To confirm it, lets apply the method twice, we get:
>>> df2.index.remove_unused_levels().remove_unused_levels()
MultiIndex(levels=[[0, 1, 2, 3, 4, 5], [100.0, 200.0, 300.0]],
labels=[[0, 1, 2, 3, 4, 5, 0, 1, 2, 3, 4, 5], [0, 0, 0, 0, 1, 1, 1, 2, 2, 2, 2, 2]],
names=['key1', 'key2'])
Expected Output
I believe expected output of set_index
and remove_unused_levels
should be:
>>> df2.index.remove_unused_levels()
MultiIndex(levels=[[0, 1, 2, 3, 4, 5], [100.0, 200.0, 300.0, nan]],
labels=[[0, 1, 2, 3, 4, 5, 0, 1, 2, 3, 4, 5], [0, 0, 0, 0, 1, 1, 1, 2, 2, 3, 3, 3]],
names=['key1', 'key2'])
The problem also occurs when rows are removed from the DataFrame, and then it makes sense to use the method remove_unused_levels
to clean up index. Anyway, when building the MCVE I found it was working on the whole Index whatever the level order.
Pandas Versions
INSTALLED VERSIONS
------------------
commit: None
python: 3.5.2.final.0
python-bits: 64
OS: Linux
OS-release: 4.4.0-75-generic
machine: x86_64
processor: x86_64
byteorder: little
LC_ALL: None
LANG: en_US.UTF-8
LOCALE: en_US.UTF-8
pandas: 0.21.0
pytest: None
pip: 9.0.1
setuptools: 36.4.0
Cython: None
numpy: 1.13.3
scipy: 0.19.1
pyarrow: None
xarray: None
IPython: 5.1.0
sphinx: None
patsy: 0.4.1
dateutil: 2.6.1
pytz: 2017.3
blosc: None
bottleneck: None
tables: 3.2.2
numexpr: 2.6.2
feather: None
matplotlib: 2.0.2
openpyxl: 2.4.1
xlrd: 1.0.0
xlwt: None
xlsxwriter: None
lxml: None
bs4: None
html5lib: None
sqlalchemy: 1.1.9
pymysql: None
psycopg2: 2.6.1 (dt dec pq3 ext lo64)
jinja2: 2.8
s3fs: None
fastparquet: None
pandas_gbq: None
pandas_datareader: None
Issue Analytics
- State:
- Created 6 years ago
- Comments:5 (4 by maintainers)
Top GitHub Comments
this is a duplicate of #18417 and fixed in https://github.com/pandas-dev/pandas/pull/18426 (in master) already. thanks for the report.

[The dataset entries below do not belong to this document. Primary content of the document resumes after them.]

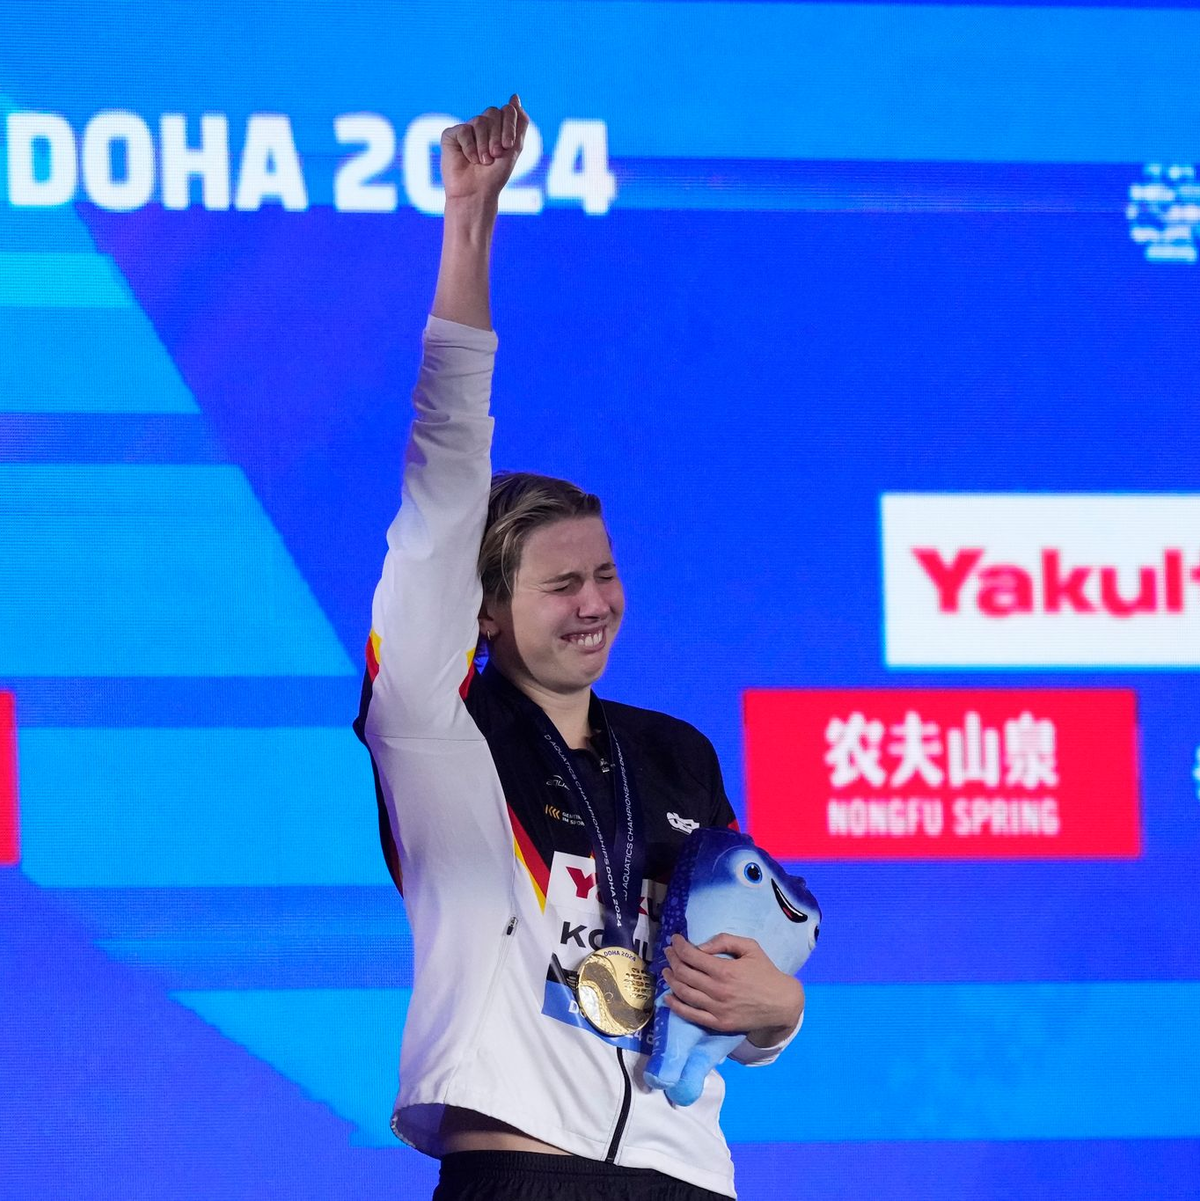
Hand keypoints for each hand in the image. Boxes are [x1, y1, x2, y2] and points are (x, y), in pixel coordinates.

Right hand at [440, 95, 529, 204]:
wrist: (476, 193)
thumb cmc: (495, 175)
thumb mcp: (514, 148)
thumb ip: (519, 122)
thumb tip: (514, 96)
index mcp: (497, 128)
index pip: (507, 110)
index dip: (509, 126)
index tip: (508, 146)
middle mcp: (481, 126)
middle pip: (493, 112)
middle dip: (497, 136)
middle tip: (496, 155)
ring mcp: (466, 129)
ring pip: (479, 120)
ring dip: (485, 144)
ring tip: (483, 161)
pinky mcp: (450, 135)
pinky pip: (464, 130)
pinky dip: (470, 147)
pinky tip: (469, 160)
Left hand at [662, 933, 804, 1046]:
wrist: (781, 1003)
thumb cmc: (765, 972)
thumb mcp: (750, 947)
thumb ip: (724, 941)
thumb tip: (700, 946)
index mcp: (725, 970)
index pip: (691, 956)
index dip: (679, 946)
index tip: (674, 940)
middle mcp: (718, 990)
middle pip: (684, 973)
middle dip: (672, 960)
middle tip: (668, 953)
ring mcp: (717, 1009)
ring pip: (684, 993)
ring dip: (671, 980)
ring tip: (667, 971)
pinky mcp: (718, 1024)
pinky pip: (691, 1015)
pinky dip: (676, 1006)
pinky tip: (668, 997)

In principle, NaNs in indexes should behave just like normal values with respect to comparison (differently form NaNs in values). However this is currently affected by #18455 (which should be fixed soon) for flat
Index
es, and #18485 (which will probably need more time) forMultiIndex
es.I don’t think so… the case of the MVCE above (with no unused levels in the input) is already covered.